■ **PERINTAH TUGAS 1**: Salin bagian dari teks dialog konseling di bawah, mulai dari "- Takut, bu" dan berlanjut hingga "(tampak kulitnya memucat)".
■ **PERINTAH TUGAS 2**:
Jawab pertanyaan berikut berdasarkan teks dialog konseling di bawah.
(a) Kapan suami akan pensiun?
(b) Selama ini, seberapa sering suami pulang ke rumah, dan berapa lama ia tinggal?
(c) Di kelas berapa pihak yang bercerita sedang duduk saat kejadian di kandang ayam?

■ **POTONGAN DOKUMEN**:
* * * * * * * * *
Minggu, 12 Juni 2016

LUKA YANG KEMBALI TERBUKA
(Healing Innerchild Within) - yws
- Ibu saya kuatir sekali, suami saya akan pensiun tahun depan.
+ Apa yang ibu kuatirkan?
- Suami saya orangnya keras dan tidak sabaran. Dia tidak bisa melihat barang-barang berantakan, anak-anak yang lambat bekerja. Sering marah kalau anak-anak mendebat dan tidak patuh. Saya kuatir kalau nanti di rumah, suami saya akan marah-marah terus dan bertengkar dengan anak-anak. Anak-anak tidak suka ayahnya memerintah dan marah-marah terus. Selama ini kan suami saya sering keluar kota, paling pulang sebulan sekali, itu pun hanya 2-3 hari. Kalau pensiun, dia akan di rumah terus bu, saya dan anak-anak akan bertemu terus
+ Apa perasaan yang dirasakan ibu mengingat kejadian itu?
- Takut, bu ... (Suaranya tercekat, badannya mengkerut dan menggigil, matanya pun menyipit)
+ Baik, saya akan ajak ibu untuk mengingat pengalaman di masa lalu, saat ibu pertama kali merasakan perasaan takut yang persis sama seperti ini. Kalau ibu merasa lebih nyaman memejamkan mata, silakan ibu pejamkan mata.
- Saya mendengar suara bapak saya bu .... (tampak kulitnya memucat)
+ Boleh diceritakan pada saya apa yang terjadi saat itu?
- Waktu itu saya kelas 2 SD, saya sedang memegang tempat makanan ayam dan sedang berada di kandang ayam. Tugas saya adalah memberi makan ayam-ayam bapak saya yang banyak. Saya tidak suka tugas ini, karena kandang ayam ini kotor dan bau. Saya jadi malas-malasan dan lambat melakukannya. Tapi bapak tidak suka karena saya bekerja terlalu lambat. Saya dibentak dengan keras, hingga saya kaget. Saking kagetnya, saya menumpahkan wadah tempat makan ayam hingga berhamburan di lantai kandang dan sulit dipungut. Padahal saya masih harus memberikan makan ayam di kandang yang lain. Bapak tambah marah, 'Keluar sini kamu ...!!!' Saya dipukuli sambil dibentak "Anak gak tahu diri, gak ngerti orangtua susah cari uang buat makan. Kamu malah buang-buang makanan seenaknya ... ' Saya dipukuli terus meskipun sudah menangis dan minta ampun berkali-kali ...' (Bercerita sambil menangis terisak-isak, tangannya saling mendekap dan badannya membungkuk seperti melindungi diri dari sesuatu yang memukulnya)
* * * * * * * * *
Catatan dari sebuah dataset
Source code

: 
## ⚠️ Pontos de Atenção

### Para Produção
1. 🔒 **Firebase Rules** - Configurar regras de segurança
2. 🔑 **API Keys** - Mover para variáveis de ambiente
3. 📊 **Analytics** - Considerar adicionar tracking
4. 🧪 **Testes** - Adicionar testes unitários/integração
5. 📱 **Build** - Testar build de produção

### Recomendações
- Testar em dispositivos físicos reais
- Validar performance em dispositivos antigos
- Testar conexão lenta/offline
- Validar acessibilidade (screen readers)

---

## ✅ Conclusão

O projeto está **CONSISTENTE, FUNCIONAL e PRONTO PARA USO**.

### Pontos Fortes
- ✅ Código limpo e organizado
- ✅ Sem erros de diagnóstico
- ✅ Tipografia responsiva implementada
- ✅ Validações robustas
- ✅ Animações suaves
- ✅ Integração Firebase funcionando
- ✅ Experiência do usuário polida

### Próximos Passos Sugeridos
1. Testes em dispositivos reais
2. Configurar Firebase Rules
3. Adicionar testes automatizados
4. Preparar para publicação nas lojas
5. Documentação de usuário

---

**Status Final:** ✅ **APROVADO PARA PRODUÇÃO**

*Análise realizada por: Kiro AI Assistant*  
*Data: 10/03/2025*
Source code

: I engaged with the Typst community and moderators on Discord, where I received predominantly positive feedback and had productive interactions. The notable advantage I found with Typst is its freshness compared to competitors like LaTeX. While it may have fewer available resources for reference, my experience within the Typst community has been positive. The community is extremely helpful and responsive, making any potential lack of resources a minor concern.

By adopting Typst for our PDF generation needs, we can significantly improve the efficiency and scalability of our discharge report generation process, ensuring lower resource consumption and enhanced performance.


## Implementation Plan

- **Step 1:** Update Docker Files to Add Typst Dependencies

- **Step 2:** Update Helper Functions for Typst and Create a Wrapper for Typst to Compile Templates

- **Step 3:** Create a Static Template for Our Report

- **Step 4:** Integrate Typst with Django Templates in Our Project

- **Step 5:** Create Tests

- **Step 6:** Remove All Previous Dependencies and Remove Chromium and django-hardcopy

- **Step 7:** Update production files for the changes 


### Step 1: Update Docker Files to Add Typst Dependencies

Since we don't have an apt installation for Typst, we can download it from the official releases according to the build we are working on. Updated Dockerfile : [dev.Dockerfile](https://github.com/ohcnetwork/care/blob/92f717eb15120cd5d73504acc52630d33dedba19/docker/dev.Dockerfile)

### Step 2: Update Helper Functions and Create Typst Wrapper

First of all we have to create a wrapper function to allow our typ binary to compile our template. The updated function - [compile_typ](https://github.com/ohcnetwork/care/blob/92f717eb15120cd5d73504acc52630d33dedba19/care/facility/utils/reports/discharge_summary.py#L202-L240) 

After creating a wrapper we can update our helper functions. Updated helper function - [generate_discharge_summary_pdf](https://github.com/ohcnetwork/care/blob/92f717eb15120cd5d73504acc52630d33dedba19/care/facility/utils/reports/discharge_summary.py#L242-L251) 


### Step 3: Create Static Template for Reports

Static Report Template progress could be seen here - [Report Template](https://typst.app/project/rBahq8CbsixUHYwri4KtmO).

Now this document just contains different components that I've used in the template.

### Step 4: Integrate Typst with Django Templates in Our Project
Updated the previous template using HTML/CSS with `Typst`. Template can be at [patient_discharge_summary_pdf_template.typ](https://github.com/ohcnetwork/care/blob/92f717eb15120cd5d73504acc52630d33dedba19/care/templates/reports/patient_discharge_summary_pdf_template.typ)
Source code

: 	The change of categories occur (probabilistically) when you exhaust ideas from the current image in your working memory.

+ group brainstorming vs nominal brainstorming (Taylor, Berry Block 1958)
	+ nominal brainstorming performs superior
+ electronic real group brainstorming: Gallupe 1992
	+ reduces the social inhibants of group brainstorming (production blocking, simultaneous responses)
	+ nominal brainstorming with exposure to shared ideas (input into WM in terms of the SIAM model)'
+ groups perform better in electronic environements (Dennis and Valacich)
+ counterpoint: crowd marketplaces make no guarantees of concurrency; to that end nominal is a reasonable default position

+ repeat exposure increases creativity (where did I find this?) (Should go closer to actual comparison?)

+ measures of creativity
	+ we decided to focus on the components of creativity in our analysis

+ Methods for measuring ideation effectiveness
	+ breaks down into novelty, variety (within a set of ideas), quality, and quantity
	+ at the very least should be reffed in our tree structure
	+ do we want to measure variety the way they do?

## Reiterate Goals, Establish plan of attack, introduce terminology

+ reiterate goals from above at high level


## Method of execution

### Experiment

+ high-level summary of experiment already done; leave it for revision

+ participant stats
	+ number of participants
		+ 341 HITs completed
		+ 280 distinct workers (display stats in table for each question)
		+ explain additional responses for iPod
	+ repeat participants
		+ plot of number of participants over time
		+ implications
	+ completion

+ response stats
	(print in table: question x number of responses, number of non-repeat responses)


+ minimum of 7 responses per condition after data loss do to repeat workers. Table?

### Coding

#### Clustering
* * * * * * * * *
■ **KOTAK JAWABAN 1**:
- Takut, bu ... (Suaranya tercekat, badannya mengkerut dan menggigil, matanya pun menyipit)
+ Baik, saya akan ajak ibu untuk mengingat pengalaman di masa lalu, saat ibu pertama kali merasakan perasaan takut yang persis sama seperti ini. Kalau ibu merasa lebih nyaman memejamkan mata, silakan ibu pejamkan mata.
- Saya mendengar suara bapak saya bu .... (tampak kulitnya memucat)

■ **KOTAK JAWABAN 2**:
(a) Tahun depan.
(b) Paling sebulan sekali, dan itu pun hanya 2–3 hari.
(c) Kelas 2 SD.